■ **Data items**
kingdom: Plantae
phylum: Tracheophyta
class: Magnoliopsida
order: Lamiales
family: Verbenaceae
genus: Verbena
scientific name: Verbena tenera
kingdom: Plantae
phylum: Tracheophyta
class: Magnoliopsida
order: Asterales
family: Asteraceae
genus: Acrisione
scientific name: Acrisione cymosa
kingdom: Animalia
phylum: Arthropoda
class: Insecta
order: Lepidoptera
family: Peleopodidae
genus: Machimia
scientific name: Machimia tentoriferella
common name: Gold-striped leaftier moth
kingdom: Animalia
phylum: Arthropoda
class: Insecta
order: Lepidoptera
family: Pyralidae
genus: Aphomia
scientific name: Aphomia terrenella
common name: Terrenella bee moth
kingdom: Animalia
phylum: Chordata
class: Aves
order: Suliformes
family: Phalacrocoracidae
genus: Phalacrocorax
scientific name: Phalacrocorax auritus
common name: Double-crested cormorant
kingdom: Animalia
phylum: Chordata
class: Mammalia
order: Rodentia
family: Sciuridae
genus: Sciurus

■ **Work to do**
Retype every line of the data above word for word, in the same order.

■ **Task solution**
kingdom: Plantae
phylum: Tracheophyta
class: Magnoliopsida
order: Lamiales
family: Verbenaceae
genus: Verbena
scientific name: Verbena tenera
kingdom: Plantae
phylum: Tracheophyta
class: Magnoliopsida
order: Asterales
family: Asteraceae
genus: Acrisione
scientific name: Acrisione cymosa
kingdom: Animalia
phylum: Arthropoda
class: Insecta
order: Lepidoptera
family: Peleopodidae
genus: Machimia
scientific name: Machimia tentoriferella
common name: Gold-striped leaftier moth
kingdom: Animalia
phylum: Arthropoda
class: Insecta
order: Lepidoptera
family: Pyralidae
genus: Aphomia
scientific name: Aphomia terrenella
common name: Terrenella bee moth
kingdom: Animalia
phylum: Chordata
class: Aves
order: Suliformes
family: Phalacrocoracidae
genus: Phalacrocorax
scientific name: Phalacrocorax auritus
common name: Double-crested cormorant
kingdom: Animalia
phylum: Chordata
class: Mammalia
order: Rodentia
family: Sciuridae
genus: Sciurus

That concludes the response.